Michael Bassett

Political historian Michael Bassett CNZM is the author of 15 books, was a regular columnist for the Fairfax newspapers and a former Minister in the 1984-1990 governments

bassettbrashandhide.com

Sowing the winds of racial tension in New Zealand began decades ago under careless governments. Now we are starting to reap the whirlwind. Maori aristocrats have built up such a sense of entitlement, with a cornucopia of fabrications and grievances, that they are starting to fall out over how rapidly they can clap on the pace of the gravy train. Meka Whaitiri’s desertion of the Labour Party is the latest sign that radicals are at sixes and sevens over pushing even harder for a Maori takeover of New Zealand.

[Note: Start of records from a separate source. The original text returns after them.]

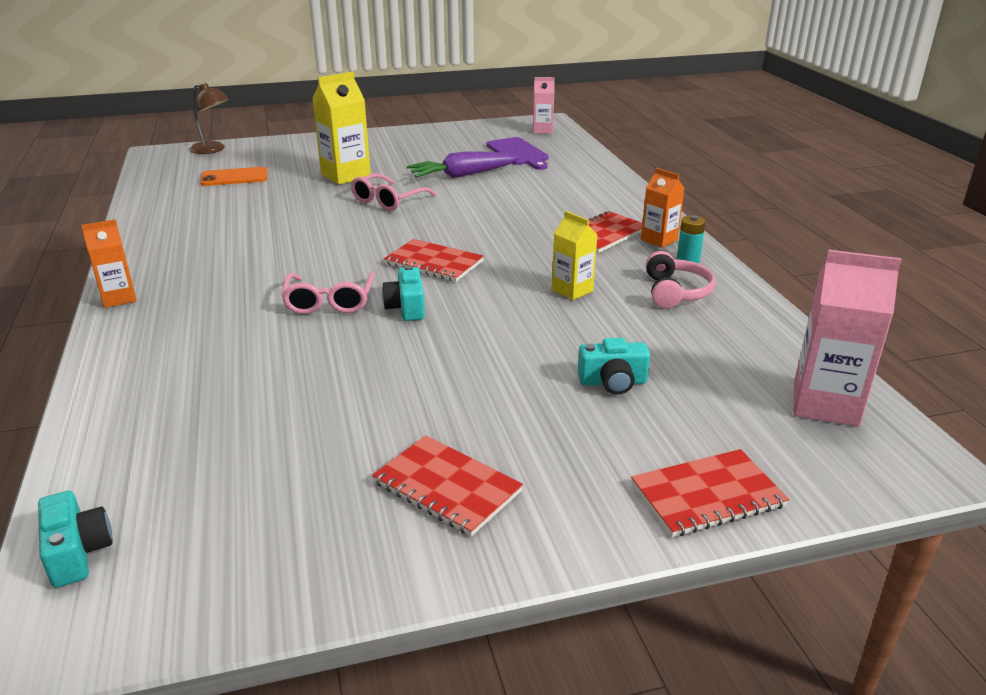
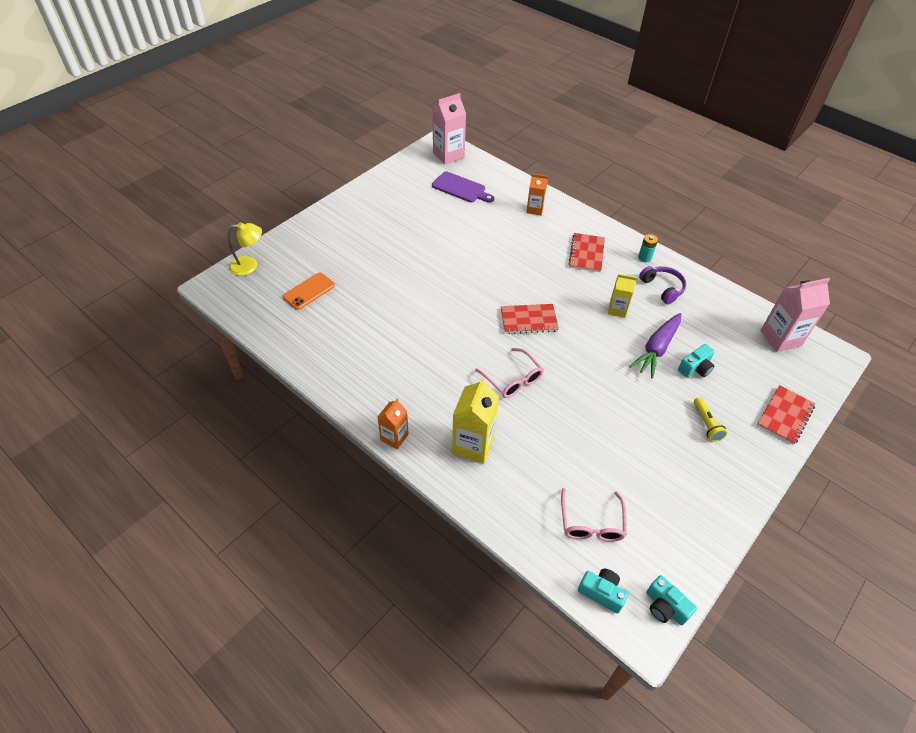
camera: 35 degrees left, 20 degrees up
brown lamp [189,83,229,154] -> yellow lamp [228,222,262,276]
yellow carton [312,72,371,185] -> yellow carton moved to [452,377,499,464]
pink glasses [351,173,437,211] -> pink glasses moved to [561,488,627,542]
red notebook [372,435,523,536] -> none
turquoise camera [382,265,425,321] -> turquoise camera moved to [646,575,697,625]
purple carrot [407,152,520,178] -> purple carrot moved to [629,313,682,378]
pink carton [533,77,555,134] -> pink carton [433,93,466,164], size x1.64
orange carton [641,168,685,248] -> orange carton moved to [526,174,548,216]
pink headphones [646,251,715,309] -> purple headphones [639,266,686,304]
none -> yellow flashlight [694,397,727,442]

In her naivete, Jacinda Ardern enthusiastically supported the Maorification programme of Nanaia Mahuta, Willie Jackson and their Maori cabinet colleagues almost as soon as the writs were returned after the 2020 election. During the campaign there had been no mention of this policy. Had there been, Labour’s coalition partner, New Zealand First, would have denounced it. All of a sudden, in October 2020, New Zealand started incorrectly being referred to as Aotearoa. Radically revised versions of the Treaty of Waitangi were circulated, the authors inventing new principles as they went along. The four main cities that were all colonial creations, because Maori didn’t live in towns, suddenly had Maori titles forced upon them. Government departments sprouted newly invented Maori names. On radio and TV it became mandatory for announcers to spout Te Reo that few listeners understood. Because of Jacinda’s new policy, the daily papers started cozying up to ministers and suppressing anything that could be deemed critical of Maori. Their failing circulation figures necessitated access to the government’s Public Interest Journalism Fund. The word “racist” was now bandied about by genuine racists supporting Mahuta’s racially divisive policies like her Three Waters programme. It aims to give the tribal aristocracies control over water, leading to private Maori ownership. And the full shape of a new health system emerged with its twin sectors, one Pakeha, the other Maori, with Maori. who constitute 17 per cent of the population, having veto rights over everything. Teaching of Te Reo in schools stepped up; a new history curriculum that is grotesquely skewed against 83 per cent of New Zealand’s non-Maori population began being taught in schools.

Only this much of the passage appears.